# concrete block house with SBC: roof question



## Sparticle (Nov 1, 2004)

We started out building a dry stack block house but soon discovered how irregular the blocks were. We have been mortaring instead. The rules for dry stack walls say that the roof must go on after the surface bonding cement goes on. Since this is no longer a dry stack wall, can the roof go on before the SBC? It would be nicer to have a covered area in which to work. By the way, its an underground house.


----------



## SteveO (Apr 14, 2009)

Sorry you still need to follow the rules you also need to grout the cores and put the bond beam or 2 in the middle of the wall (I can;t remember how far up or how many courses and the bond beam at the top to hold your roof down. We ended up hanging a tarp on some 16ft 2x4 to work under.
That sun sure makes it hard to coat wet the wall with a garden sprayer it will extend your working time.
If this is a underground don't you grout all the cores????
Steve


----------



## cowkeeper (Feb 17, 2007)

When using the dry stack, surface bonding method, you need to shim the blocks to keep everything straight. Brick ties work well for this, flush with the wall of course. FHB had some excellent articles on this method some years ago.ck


----------



## Sparticle (Nov 1, 2004)

We know all about those shims. Stacking these blocks dry was ridiculous! The blocks were so bad we gave up after 3 courses and started mortaring. 

Yes, we have a bond beam on the 7th course and there will be one up top. We're not filling all of the cores but are filling some. 

Why, since the wall is so strong with concrete and rebar everywhere, can't the roof go on before the SBC?


----------



## ErinP (Aug 23, 2007)

If you're doing mortared joints, why are you surface bonding??


----------



## texican (Oct 4, 2003)

ErinP said:


> If you're doing mortared joints, why are you surface bonding??


Same thinking here... 

If you need shade, I'd stretch some pine poles over the structure, and tie tarps, shadecloth, or whatever, over the work area. I haven't done much on my new home lately, (it's over 100 here already...) but when I do, there's a couple of upright poles with greenhouse shadecloth stretched over the work area, for shading.


----------



## kvr28 (Feb 15, 2009)

I recommend filling all the cores with cement, you'll sleep better at night, when we drystacked ours we cut a bond beam in the 3rd and top course and dropped rebar into each corner and about every 6 feet. 

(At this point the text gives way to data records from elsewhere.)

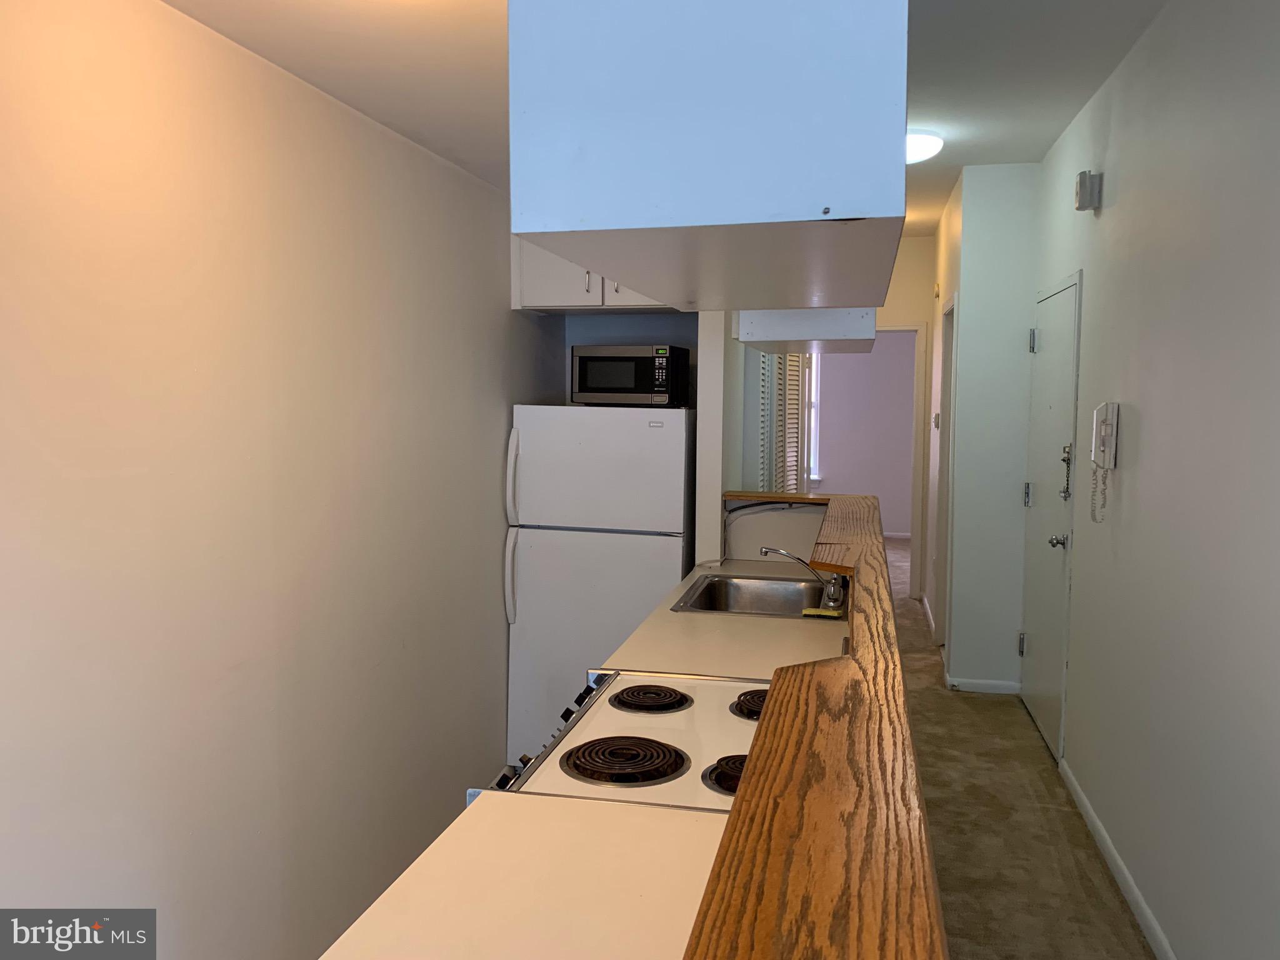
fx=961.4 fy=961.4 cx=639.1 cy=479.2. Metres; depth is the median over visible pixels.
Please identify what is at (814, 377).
window
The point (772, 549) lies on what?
faucet
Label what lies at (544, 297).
upper cabinet
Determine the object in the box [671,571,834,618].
sink
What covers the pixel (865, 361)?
far room wall
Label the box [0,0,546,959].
left wall
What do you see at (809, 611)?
sponge
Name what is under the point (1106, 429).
intercom phone
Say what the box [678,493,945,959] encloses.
bar countertop
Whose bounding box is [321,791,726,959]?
countertop
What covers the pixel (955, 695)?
carpet floor
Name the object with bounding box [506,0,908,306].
hanging cabinet
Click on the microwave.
(594, 385)
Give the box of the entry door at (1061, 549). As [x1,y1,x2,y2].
[1020,273,1081,760]
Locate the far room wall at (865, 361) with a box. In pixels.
[813,333,917,536]
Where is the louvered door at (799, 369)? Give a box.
[758,349,813,494]
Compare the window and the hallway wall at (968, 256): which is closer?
the hallway wall at (968, 256)
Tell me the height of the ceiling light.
0.114 m
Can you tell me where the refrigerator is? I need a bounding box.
[502,402,694,761]
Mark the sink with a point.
(764, 598)
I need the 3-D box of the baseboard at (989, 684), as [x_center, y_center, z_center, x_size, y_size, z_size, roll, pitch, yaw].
[1.823,1.091,5.087,0.357,0.074,0.012,2,5,13]
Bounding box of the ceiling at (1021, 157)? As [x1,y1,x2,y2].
[161,0,1168,236]
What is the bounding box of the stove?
[483,669,769,811]
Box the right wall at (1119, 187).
[1033,0,1279,959]
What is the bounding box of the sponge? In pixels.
[802,606,843,618]
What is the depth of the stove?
1.86 m
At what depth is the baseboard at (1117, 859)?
3.06 m
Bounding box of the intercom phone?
[1090,401,1119,521]
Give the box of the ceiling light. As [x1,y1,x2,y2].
[906,128,944,164]
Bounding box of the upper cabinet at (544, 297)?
[508,237,676,312]
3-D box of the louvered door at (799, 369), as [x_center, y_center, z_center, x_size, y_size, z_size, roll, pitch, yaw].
[0.884,-0.026,5.995,0.152,2.039,0.769,2,5,13]
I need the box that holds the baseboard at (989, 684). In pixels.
[946,676,1021,694]
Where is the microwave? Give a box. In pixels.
[570,344,691,406]
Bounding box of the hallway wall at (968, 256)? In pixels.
[943,160,1040,692]
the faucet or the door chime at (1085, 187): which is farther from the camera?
the door chime at (1085, 187)
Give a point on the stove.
(615, 757)
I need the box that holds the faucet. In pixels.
[759,546,846,609]
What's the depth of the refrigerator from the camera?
4.01 m
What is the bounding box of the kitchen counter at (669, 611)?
[599,556,849,678]
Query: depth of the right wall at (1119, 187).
2.59 m
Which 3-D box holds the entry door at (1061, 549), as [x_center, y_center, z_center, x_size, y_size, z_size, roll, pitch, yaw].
[1.866,0.161,4.501,0.103,2.033,0.945,2,5,13]
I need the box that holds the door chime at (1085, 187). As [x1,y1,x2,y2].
[1074,169,1103,211]
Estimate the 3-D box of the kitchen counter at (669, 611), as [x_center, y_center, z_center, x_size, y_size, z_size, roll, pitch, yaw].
[0.383,0.435,3.137,0.636,0.043,1.658,2,5,13]
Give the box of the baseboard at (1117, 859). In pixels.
[1058,758,1175,959]
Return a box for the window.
[808,353,820,487]
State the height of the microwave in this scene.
0.264 m
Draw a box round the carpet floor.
[884,536,1156,959]
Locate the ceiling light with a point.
(915, 138)

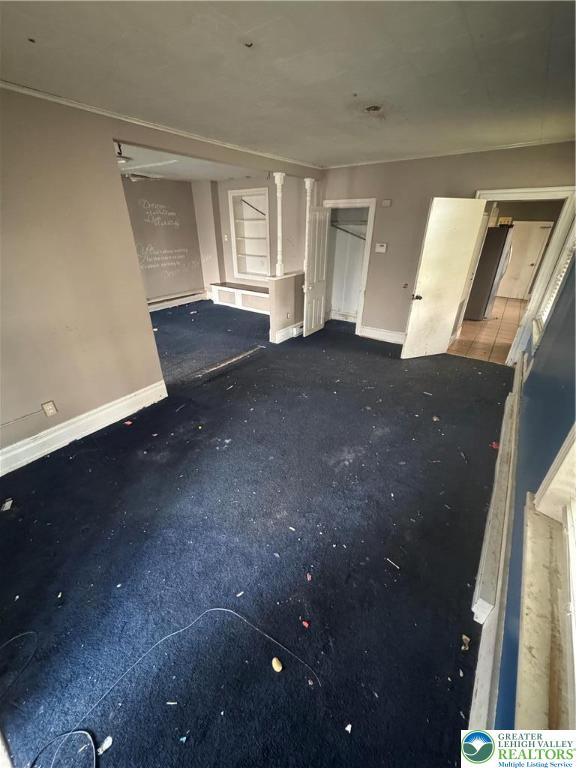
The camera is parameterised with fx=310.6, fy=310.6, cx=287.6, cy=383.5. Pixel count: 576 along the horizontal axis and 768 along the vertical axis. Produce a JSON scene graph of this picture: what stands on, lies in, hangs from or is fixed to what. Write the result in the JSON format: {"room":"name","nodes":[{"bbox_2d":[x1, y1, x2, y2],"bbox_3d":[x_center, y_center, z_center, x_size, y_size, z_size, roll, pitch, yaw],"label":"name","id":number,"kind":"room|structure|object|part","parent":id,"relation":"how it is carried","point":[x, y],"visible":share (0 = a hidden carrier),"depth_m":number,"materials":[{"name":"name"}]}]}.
{"room":"living room","nodes":[
{"label":"living room","id":0,"kind":"room"},
{"bbox_2d":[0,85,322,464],"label":"left wall","id":1,"kind":"structure","parent":0,"point":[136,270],"depth_m":2.40,"materials":[{"name":"beige paint"}]},
{"bbox_2d":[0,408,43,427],"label":"cable","id":2,"kind":"object","parent":1,"relation":"attached to","point":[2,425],"visible":0.99,"depth_m":2.41,"materials":[{"name":"plastic"}]},
{"bbox_2d":[41,399,57,416],"bbox_3d":[-1.938,0.202,2.530,0.010,0.121,0.070,19,34,31],"label":"wall outlet","id":3,"kind":"object","parent":1,"relation":"attached to","point":[51,410],"visible":0.98,"depth_m":2.52,"materials":[{"name":"white plastic"}]},
{"bbox_2d":[0,381,167,475],"bbox_3d":[-2.107,0.551,2.470,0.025,0.179,2.515,19,34,31],"label":"baseboard","id":4,"kind":"structure","parent":1,"relation":"attached to","point":[117,405],"depth_m":2.73,"materials":[{"name":"white paint"}]},
{"bbox_2d":[0,74,322,171],"bbox_3d":[-1.255,-2.170,2.514,0.080,0.053,4.688,19,34,31],"label":"crown molding","id":5,"kind":"structure","parent":1,"relation":"attached to","point":[11,84],"depth_m":2.58,"materials":[{"name":"white paint"}]},
{"bbox_2d":[120,176,205,305],"bbox_3d":[-3.073,-2.598,6.037,0.142,2.495,3.210,19,34,31],"label":"wall","id":6,"kind":"structure","parent":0,"point":[174,279],"depth_m":6.49,"materials":[{"name":"paint"}]},
{"bbox_2d":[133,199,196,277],"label":"wall lettering","id":7,"kind":"object","parent":6,"relation":"attached to","point":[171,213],"visible":0.98,"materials":[{"name":"white"}]},
{"bbox_2d":[146,289,206,311],"bbox_3d":[-2.829,-1.756,6.805,0.074,0.207,2.297,19,34,31],"label":"baseboard heater","id":8,"kind":"object","parent":6,"relation":"attached to","point":[154,300],"visible":0.7,"depth_m":7.06,"materials":[{"name":"white metal"}]},
{"bbox_2d":[117,140,257,182],"bbox_3d":[-1.948,-3.252,4.509,3.498,0.128,4.081,19,34,31],"label":"far room ceiling","id":9,"kind":"structure","parent":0,"point":[227,176],"depth_m":4.86,"materials":[{"name":"white paint"}]},
{"bbox_2d":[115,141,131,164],"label":"ceiling light","id":10,"kind":"object","parent":9,"relation":"attached to","point":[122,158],"visible":0.46,"depth_m":3.39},
{"bbox_2d":[117,144,173,180],"bbox_3d":[-1.931,-2.546,3.592,0.899,0.372,0.907,19,34,31],"label":"ceiling fan","id":11,"kind":"object","parent":9,"relation":"hanging from","point":[122,158],"visible":0.48,"depth_m":3.57,"materials":[{"name":"metal"}]},
{"bbox_2d":[194,175,309,295],"bbox_3d":[-0.649,-2.783,6.374,2.707,2.506,0.162,19,34,31],"label":"alcove back wall","id":12,"kind":"structure","parent":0,"point":[223,212],"depth_m":6.19,"materials":[{"name":"paint"}]},
{"bbox_2d":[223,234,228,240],"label":"light switch","id":13,"kind":"object","parent":12,"relation":"attached to","point":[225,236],"visible":0.98,"depth_m":6.41,"materials":[{"name":"white plastic"}]},
{"bbox_2d":[228,187,270,281],"bbox_3d":[-0.695,-2.960,6.386,1.065,1.657,0.379,19,34,31],"label":"built-in shelf","id":14,"kind":"object","parent":12,"relation":"in","point":[260,189],"visible":0.9,"depth_m":6.46,"materials":[{"name":"white paint"}]},
{"bbox_2d":[0,299,510,767],"bbox_3d":[-0.757,-0.080,3.873,6.810,0.116,7.462,19,34,31],"label":"carpet floor","id":15,"kind":"structure","parent":0,"point":[72,467],"depth_m":1.78,"materials":[{"name":"carpet"}]},
{"bbox_2d":[1,498,12,510],"bbox_3d":[-1.920,0.819,2.115,0.067,0.022,0.092,-11,30,-20],"label":"debris","id":16,"kind":"object","parent":15,"relation":"on","point":[10,502],"visible":0.98,"depth_m":2.11,"materials":[{"name":"white paper"}]},
{"bbox_2d":[0,631,37,693],"bbox_3d":[-1.275,1.244,1.328,0.249,0.011,0.324,19,34,31],"label":"cable","id":17,"kind":"object","parent":15,"relation":"on","point":[26,633],"visible":0.98,"depth_m":1.39,"materials":[{"name":"black plastic"}]},
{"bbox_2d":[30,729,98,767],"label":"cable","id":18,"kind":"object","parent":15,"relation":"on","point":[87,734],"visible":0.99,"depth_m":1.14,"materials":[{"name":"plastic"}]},
{"bbox_2d":[97,735,112,753],"bbox_3d":[-0.686,1.346,1.160,0.039,0.014,0.053,19,34,31],"label":"paper scrap","id":19,"kind":"object","parent":15,"relation":"on","point":[108,738],"visible":0.89,"depth_m":1.16,"materials":[{"name":"white paper"}]},
{"bbox_2d":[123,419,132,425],"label":"red debris","id":20,"kind":"object","parent":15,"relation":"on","point":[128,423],"visible":0.98,"depth_m":2.94,"materials":[{"name":"paper"}]},
{"bbox_2d":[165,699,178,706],"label":"debris","id":21,"kind":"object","parent":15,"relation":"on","point":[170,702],"visible":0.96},
{"bbox_2d":[40,605,319,767],"bbox_3d":[-0.465,1.271,1.276,0.701,0.017,0.918,19,34,31],"label":"cable","id":22,"kind":"object","parent":15,"relation":"on","point":[219,609],"visible":0.99,"depth_m":1.29,"materials":[{"name":"plastic"}]},
{"bbox_2d":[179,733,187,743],"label":"debris","id":23,"kind":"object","parent":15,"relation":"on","point":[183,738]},
{"bbox_2d":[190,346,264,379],"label":"strip","id":24,"kind":"object","parent":15,"relation":"on","point":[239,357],"visible":0.97,"depth_m":4.22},
{"bbox_2d":[210,281,269,314],"bbox_3d":[-0.820,-1.871,6.838,2.085,0.440,0.463,19,34,31],"label":"built-in bench","id":25,"kind":"object","parent":15,"relation":"on","point":[241,300],"visible":0.68,"depth_m":6.83,"materials":[{"name":"white paint"}]},
{"bbox_2d":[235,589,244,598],"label":"debris","id":26,"kind":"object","parent":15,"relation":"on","point":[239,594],"visible":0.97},
{"bbox_2d":[271,657,282,671],"bbox_3d":[-0.049,1.239,1.378,0.036,0.031,0.053,-22,35,-35],"label":"yellow object","id":27,"kind":"object","parent":15,"relation":"on","point":[276,665],"visible":0.99,"depth_m":1.36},
{"bbox_2d":[301,619,309,627],"bbox_3d":[0.086,1.154,1.502,0.039,0.011,0.034,19,34,31],"label":"red debris","id":28,"kind":"object","parent":15,"relation":"on","point":[304,623],"visible":0.97,"depth_m":1.49,"materials":[{"name":"red paper"}]},
{"bbox_2d":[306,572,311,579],"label":"red debris","id":29,"kind":"object","parent":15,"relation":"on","point":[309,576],"visible":0.98,"depth_m":1.69,"materials":[{"name":"paper"}]},
{"bbox_2d":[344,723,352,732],"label":"debris","id":30,"kind":"object","parent":15,"relation":"on","point":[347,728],"visible":0.98,"depth_m":1.19,"materials":[{"name":"white paper"}]},
{"bbox_2d":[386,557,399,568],"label":"debris","id":31,"kind":"object","parent":15,"relation":"on","point":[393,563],"visible":0.97,"depth_m":1.76,"materials":[{"name":"white"}]},
{"bbox_2d":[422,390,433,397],"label":"debris","id":32,"kind":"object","parent":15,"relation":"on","point":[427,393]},
{"bbox_2d":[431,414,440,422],"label":"debris","id":33,"kind":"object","parent":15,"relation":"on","point":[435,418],"visible":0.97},
{"bbox_2d":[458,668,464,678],"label":"debris","id":34,"kind":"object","parent":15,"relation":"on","point":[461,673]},
{"bbox_2d":[460,633,469,650],"bbox_3d":[0.824,1.194,1.446,0.042,0.020,0.064,19,34,31],"label":"debris","id":35,"kind":"object","parent":15,"relation":"on","point":[464,636],"visible":0.92,"depth_m":1.44,"materials":[{"name":"paper"}]},
{"bbox_2d":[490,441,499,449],"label":"red debris","id":36,"kind":"object","parent":15,"relation":"on","point":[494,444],"visible":0.7,"depth_m":2.66,"materials":[{"name":"red paper"}]},
{"bbox_2d":[267,271,303,342],"bbox_3d":[0.036,-1.301,5.158,0.150,0.991,1.099,19,34,31],"label":"half wall","id":37,"kind":"structure","parent":0,"point":[285,284],"depth_m":4.90,"materials":[{"name":"beige paint"}]},
{"bbox_2d":[273,173,285,276],"bbox_3d":[-0.126,-2.223,4.381,0.163,1.250,0.152,19,34,31],"label":"column","id":38,"kind":"structure","parent":37,"relation":"attached to","point":[277,181],"depth_m":4.37,"materials":[{"name":"white paint"}]},
{"bbox_2d":[273,322,303,343],"bbox_3d":[0.132,-0.930,5.292,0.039,0.180,0.995,19,34,31],"label":"baseboard","id":39,"kind":"structure","parent":37,"relation":"attached to","point":[279,334],"depth_m":5.10,"materials":[{"name":"white paint"}]},
{"bbox_2d":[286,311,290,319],"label":"wall outlet","id":40,"kind":"object","parent":37,"relation":"attached to","point":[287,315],"visible":0.98,"depth_m":4.89,"materials":[{"name":"white plastic"}]},
{"bbox_2d":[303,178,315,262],"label":"column","id":41,"kind":"structure","parent":37,"relation":"attached to","point":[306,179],"depth_m":4.74,"materials":[{"name":"white paint"}]},
{"bbox_2d":[0,0,575,167],"bbox_3d":[-0.007,-1.866,1.827,4.273,0.109,6.122,19,34,31],"label":"ceiling","id":42,"kind":"structure","parent":0,"point":[348,89],"depth_m":1.72,"materials":[{"name":"paint"}]},
{"bbox_2d":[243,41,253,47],"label":"ceiling fixture","id":43,"kind":"object","parent":42,"relation":"attached to","point":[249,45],"visible":0.98,"depth_m":1.52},
{"bbox_2d":[364,104,381,112],"bbox_3d":[0.642,-2.075,2.342,0.136,0.040,0.136,19,34,31],"label":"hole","id":44,"kind":"object","parent":42,"relation":"attached to","point":[374,108],"visible":0.97,"depth_m":2.33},
{"bbox_2d":[318,140,575,344],"bbox_3d":[1.936,-1.777,4.435,3.449,2.510,0.133,19,34,31],"label":"back wall","id":45,"kind":"structure","parent":0,"point":[472,184],"depth_m":4.24,"materials":[{"name":"beige paint"}]},
{"bbox_2d":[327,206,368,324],"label":"closet","id":46,"kind":"object","parent":45,"relation":"in","point":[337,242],"visible":0.72,"depth_m":5.72,"materials":[{"name":"white paint"}]},
{"bbox_2d":[330,220,366,239],"bbox_3d":[1.219,-2.657,5.357,1.350,0.292,0.439,19,34,31],"label":"closet rod","id":47,"kind":"object","parent":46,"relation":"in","point":[339,228],"visible":0.55,"depth_m":5.38,"materials":[{"name":"metal"}]},
{"bbox_2d":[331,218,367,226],"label":"closet shelf","id":48,"kind":"object","parent":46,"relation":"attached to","point":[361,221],"visible":0.66,"depth_m":5.29,"materials":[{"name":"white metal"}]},
{"bbox_2d":[323,198,376,334],"bbox_3d":[0.968,-1.909,5.236,0.903,1.991,0.332,19,34,31],"label":"closet door frame","id":49,"kind":"structure","parent":45,"relation":"attached to","point":[358,321],"depth_m":4.87,"materials":[{"name":"white paint"}]},
{"bbox_2d":[303,203,330,337],"bbox_3d":[0.465,-1.784,5.044,0.155,1.935,0.660,19,34,31],"label":"closet door","id":50,"kind":"structure","parent":49,"relation":"attached to","point":[317,220],"depth_m":4.95,"materials":[{"name":"white paint"}]},
{"bbox_2d":[375,242,387,252],"bbox_3d":[1.366,-1.995,4.552,0.147,0.124,0.031,19,34,31],"label":"thermostat","id":51,"kind":"object","parent":45,"relation":"attached to","point":[380,247],"visible":0.98,"depth_m":4.54,"materials":[{"name":"white plastic"}]},
{"bbox_2d":[360,325,404,343],"bbox_3d":[1.804,-0.719,4.930,1.371,0.177,0.022,19,34,31],"label":"baseboard","id":52,"kind":"structure","parent":45,"relation":"attached to","point":[397,334],"depth_m":5.09,"materials":[{"name":"white paint"}]},
{"bbox_2d":[382,199,391,206],"bbox_3d":[1.359,-2.494,4.286,0.106,0.092,0.038,19,34,31],"label":"door chime","id":53,"kind":"object","parent":45,"relation":"attached to","point":[386,202],"visible":0.98,"depth_m":4.27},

We hired a pump truck for 700 dollars and I think it took 13 yards of cement, so the cost was right around 2000 dollars, I'm glad we did it










due to the uniformity issues, I cut square shims out of aluminum coil stock and used those to shim the blocks, that was the biggest pain in the whole process. This was taken the morning after I finished stacking, felt good to be done










good luck with your project


----------



## kvr28 (Feb 15, 2009)

and if you mortared all the joints the sbc is going to be wasted time and money, the sbc works by creating a thin shell with fibres tying together the joints, with the mortar gap, your loosing the reason for applying the sbc


----------



## Sparticle (Nov 1, 2004)

Thanks for all the replies and advice. 

We only mortared under and above the blocks, not on the ends of the blocks, thus the need for the SBC. 

The mason laying the blocks said the roof can go on 1 week after the bond beam is poured.


----------



## speedfunk (Dec 7, 2005)

Yeah block irregularites are a pain. In the future I will use corner blocks only as they are much more square and were A LOT easier to stack. 

As far as the roof I can only speak to my own experience we put the roof on before we finished the surface bonding cement and no issues. Actually there is still part with none on it. To be honest I think it makes a better product. When the roof is on it it puts weight on it. If you parge the walls before hand (which some spots we did) they stressed the sbc and made hairline cracks. The spots where we waited till after the roof was on , they "settled in" with the weight of the roof to where they were at ease . We then put the sbc on and it seems to work better. Just my experience. 

I will have to look at your blog posts.... congrats on getting started


----------



## SteveO (Apr 14, 2009)

I must agree with kvr. If you are not grouting the whole thng you still need to insulate the cores you are not grouting it is must simpler to just fill it all up. I usually grout every 5 courses. Just makes it easier.
Steve


----------



## kan-green (Oct 20, 2010)

Spartical,

I just finished reading your blog as I am planning to build using sbc. Are you planning on putting up pics and any lessons learned?


----------



## Sparticle (Nov 1, 2004)

I plan on it, but with the gardening, doing farmer's market and the house; there hasn't been much time. I'm rarely even on HT, my DH uses the screen name much more than I do.

I was hoping to get a post done soon though.


----------